殻を破れば、一気にいける」と言い切り、鍛錬のオフを過ごしている。

 11月には侍ジャパンの一員として強化試合・韓国戦に出場した。辞退者の代役サポートメンバーではあったが、2試合にフル出場し、8打数3安打で4打点。新井監督は「強化試合とはいえ、ああいう舞台で結果を出せるというのは、本人がそういうものを持っている」と、大打者となる素質の片りんを示した。

 ドラ1の1年目は開幕前、シーズン中と2度の離脱はあったものの、54試合で打率2割7分1厘と一定の爪痕は残した。一方でノーアーチ。オフは、新井監督から「現役の時のオフは毎日ウェートをしていた」と助言を受け、実践中。「期待に応えたい一心。早く1本という思いですけど、シーズンで2ケタ打てるように」と、息巻く。

 12月に母校・青学大の先輩、レッドソックスの吉田正尚と初めて顔を合わせる機会があった。「どんどん打ちにいくスタイルはいいと思う」と、背中を押された。吉田自身は元々、じっくり見極めるタイプだったが、渡米後に「レベルが上がるにつれて追い込まれたら厳しい。

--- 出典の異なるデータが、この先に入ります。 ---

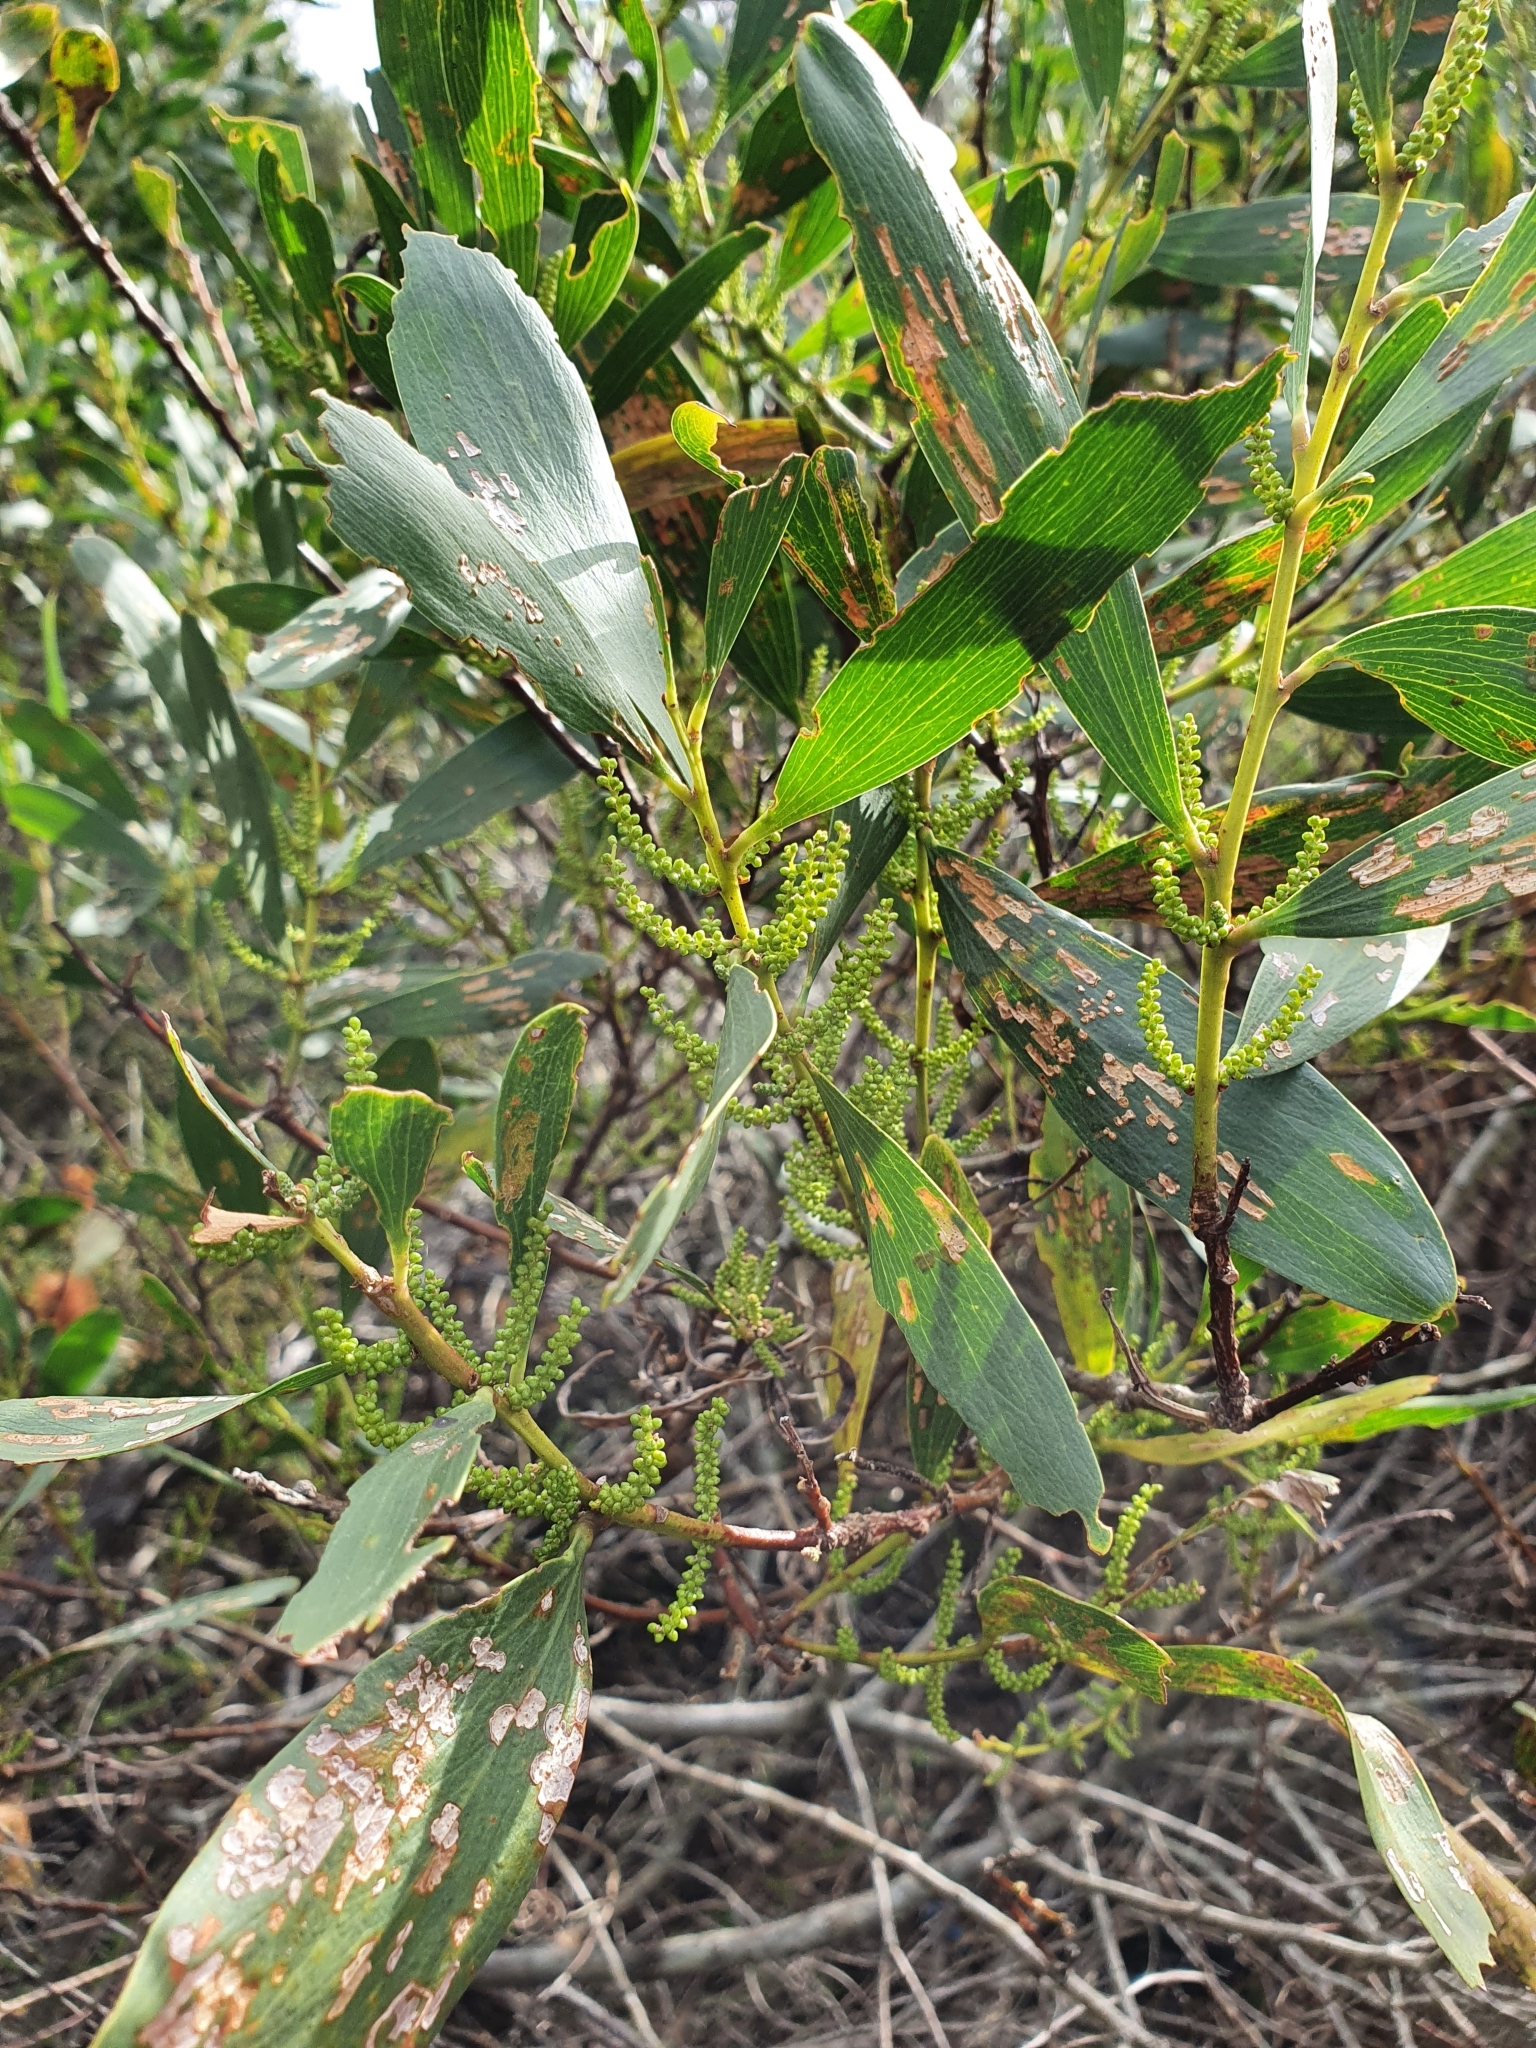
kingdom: Plantae
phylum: Tracheophyta
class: Magnoliopsida
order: Fabales
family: Fabaceae
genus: Acacia
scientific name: Acacia longifolia
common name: Sydney golden wattle
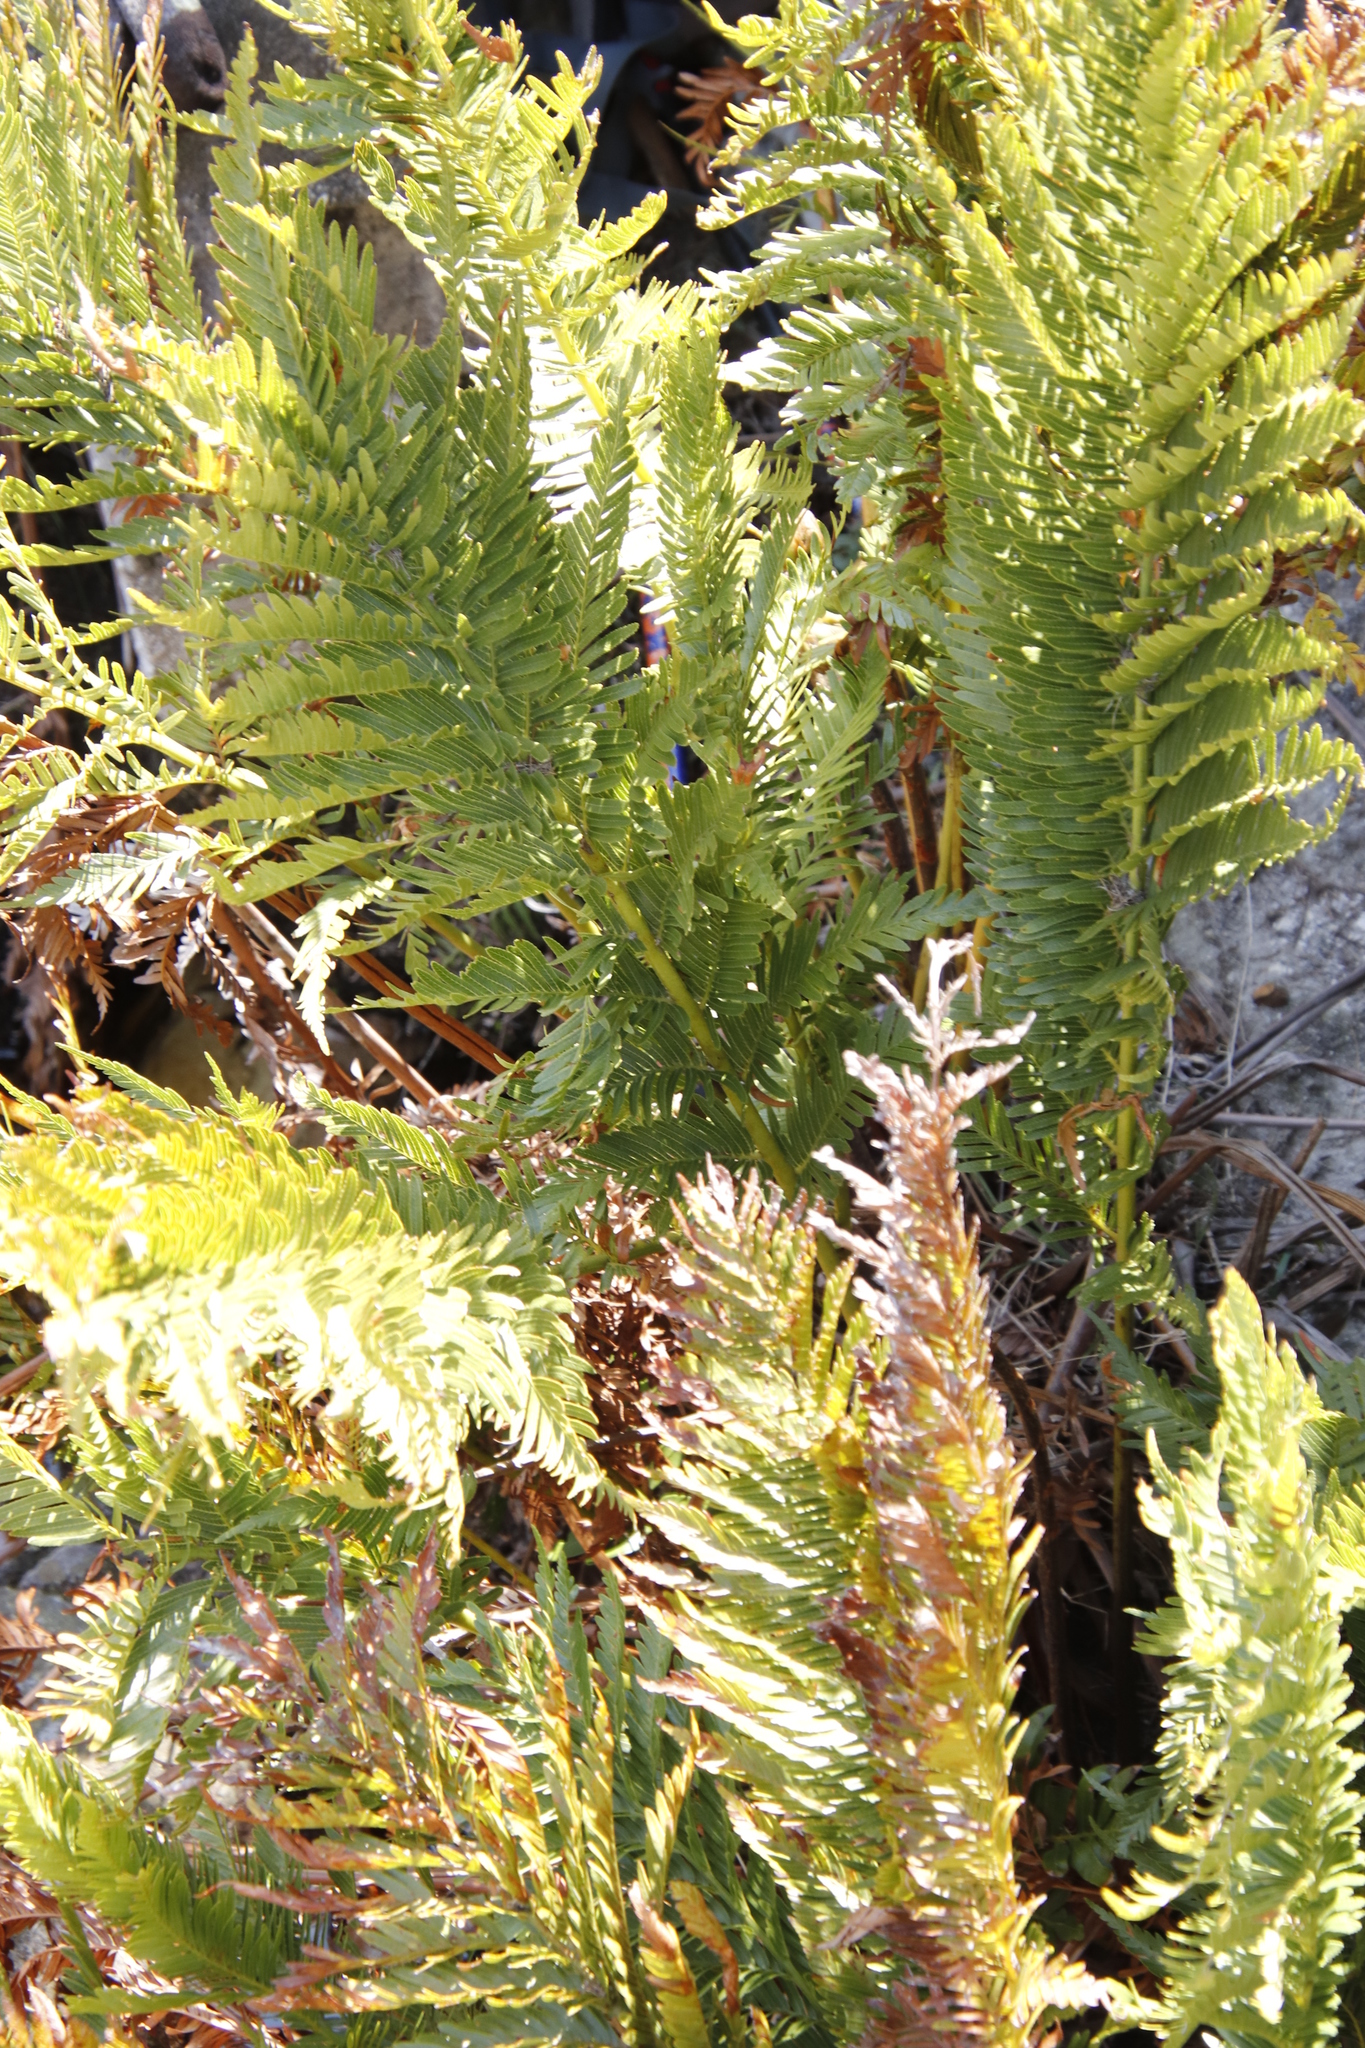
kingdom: Plantae
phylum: Tracheophyta
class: Polypodiopsida
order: Osmundales
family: Osmundaceae
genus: Todea
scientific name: Todea barbara
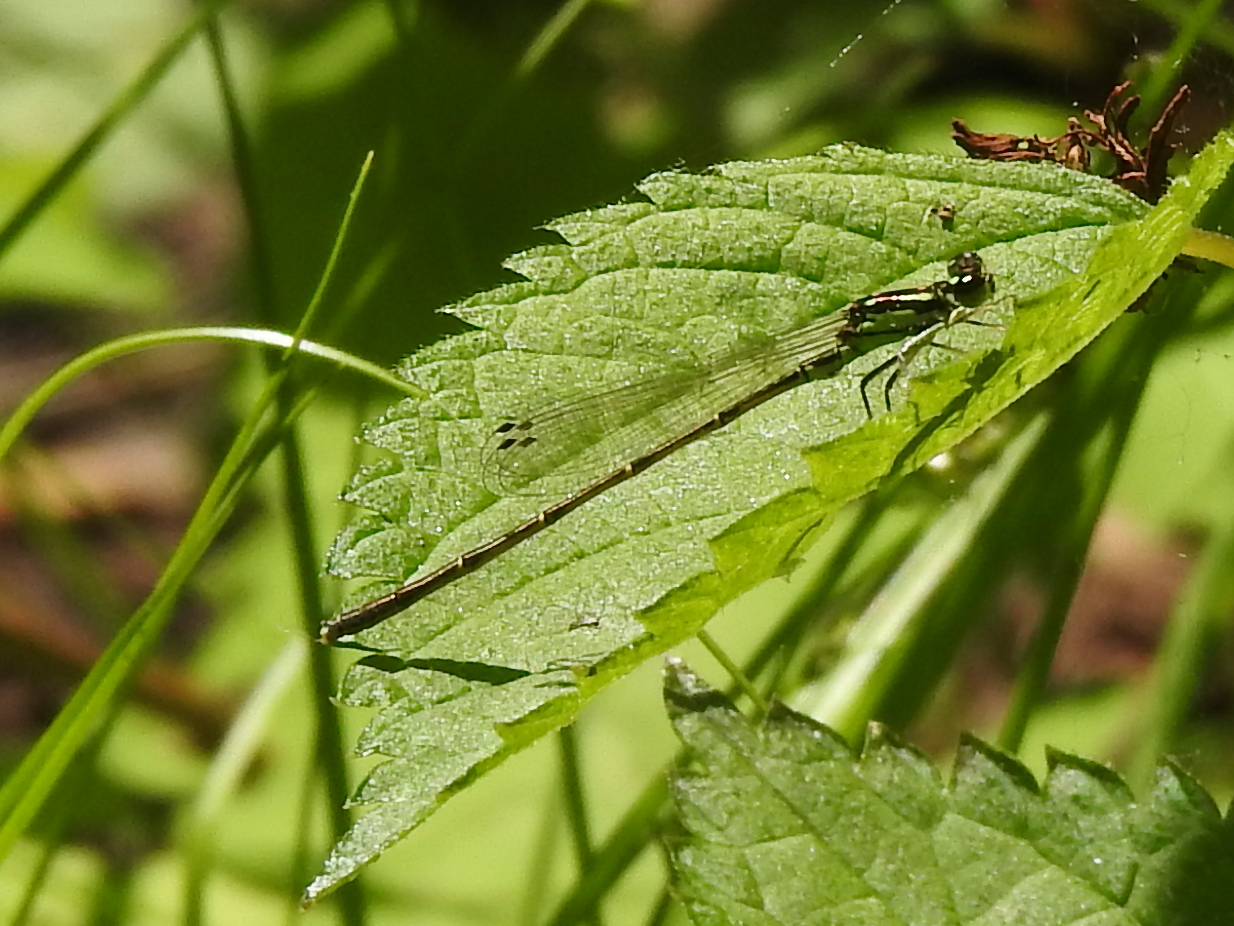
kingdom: Animalia
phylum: Arthropoda
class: Insecta
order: Odonata
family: Coenagrionidae
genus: Ischnura
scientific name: Ischnura posita
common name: Fragile forktail
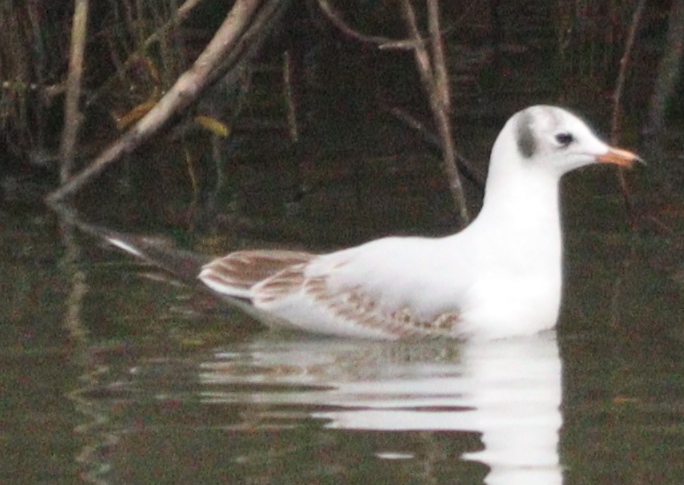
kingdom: Animalia
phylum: Chordata
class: Aves
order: Charadriiformes
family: Laridae
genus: Chroicocephalus
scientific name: Chroicocephalus ridibundus
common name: Black-headed gull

結局、ファーストストライクの打率が総合的に見て一番高い」と、考え方を変えたと教わった。

 先輩の助言で自信は深まった。「ボール球に手を出してしまうのも良くないので、初球を振りに行く中でボールを見極める確率を上げていけたら」と、今後のスタイルも明確になった。アグレッシブな打撃で、飛躍をつかみとる。(広島担当・畑中 祐司)

 ◆佐々木 泰(ささき・たい)2002年12月24日、岐阜・大垣市生まれ。23歳。県岐阜商で20年夏の甲子園交流試合で本塁打。高校通算41本塁打。青学大1年春のリーグ戦で4本塁打を放ち、東都の1年生史上最多の年間6発。24年ドラフト1位で広島入り。1年目は54試合で打率2割7分1厘、0本塁打、6打点。178センチ、84キロ。

右投右打。推定年俸1800万円。